Comment l'intérieur de la gare était-il aménagé?

Au centre de la gare, il y avait une partie avancée et vitrée occupée par le contrôleur du trafic des trains. Il recevait par télégraphe les messages concernant l'horaire des trains. Il pouvait communiquer avec l'agent de la gare voisine et recevoir des ordres quand des trains se rencontraient. Il avait une vue sur les passagers et les piétons qui circulaient sur la grande plate-forme de bois. Il vendait aussi les billets. De chaque côté, il y avait une salle d'attente, l'une pour les dames qui étaient accompagnées et les enfants, l'autre pour les hommes seuls. Ils avaient chacun leur toilette.

Comment s'effectuait la distribution des colis ?

À un bout de la gare, il y avait un endroit pour entreposer les bagages des gens qui voyageaient, et aussi la marchandise légère qui arrivait par express ou la messagerie. On transportait des petits animaux, des abeilles, des chiens, des chats, des petits poulets, et aussi des choses qui étaient périssables. Il y avait un préposé sur le train dont la tâche était de séparer et de débarquer la marchandise selon leur destination. Il distribuait aussi les sacs de malle qui étaient remis au préposé du courrier à chacune des gares.

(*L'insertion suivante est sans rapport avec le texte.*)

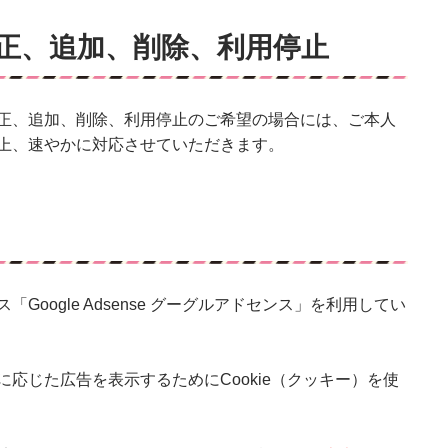
正、追加、削除、利用停止
正、追加、削除、利用停止のご希望の場合には、ご本人
上、速やかに対応させていただきます。
oogle Adsense グーグルアドセンス」を利用してい
応じた広告を表示するためにCookie（クッキー）を使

Vous avez parlé d'un système télégraphique ?

En effet, I'ONR a instauré le premier service de télégramme à Rouyn. Avec le développement de la ville, on a ouvert un bureau de télégramme sur la rue Principale. Les messages étaient livrés par des petits gars en bicyclette.

La gare de Noranda du Temiskaming & Northern Ontario Railway, 1933. Bibliothèque et Archives nationales du Québec, Rouyn-Noranda.

Quelle importance avait le train dans la vie de la communauté ?

- Le train avait une importance primordiale pour les citoyens. En hiver il était difficile de se déplacer. Les chemins d'hiver ont commencé en 1945, dans la région. En ville, beaucoup de gens ne se servaient pas de leur automobile durant l'hiver parce que ce n'était pas assez déneigé. Dans le temps des fêtes, on était très occupés à transporter les nombreux cadeaux de NoëI. Les gens d'ici recevaient beaucoup de sympathie de leur famille de par en bas, surtout le fait d'être venus dans une place aussi éloignée où il n'y avait pas tous les services. On recevait plus de cadeaux qu'on en expédiait, ça nous tenait occupés. Évidemment, il y avait plus de passagers dans le temps des fêtes. Mais, dans les gros froids, les trains étaient souvent en retard.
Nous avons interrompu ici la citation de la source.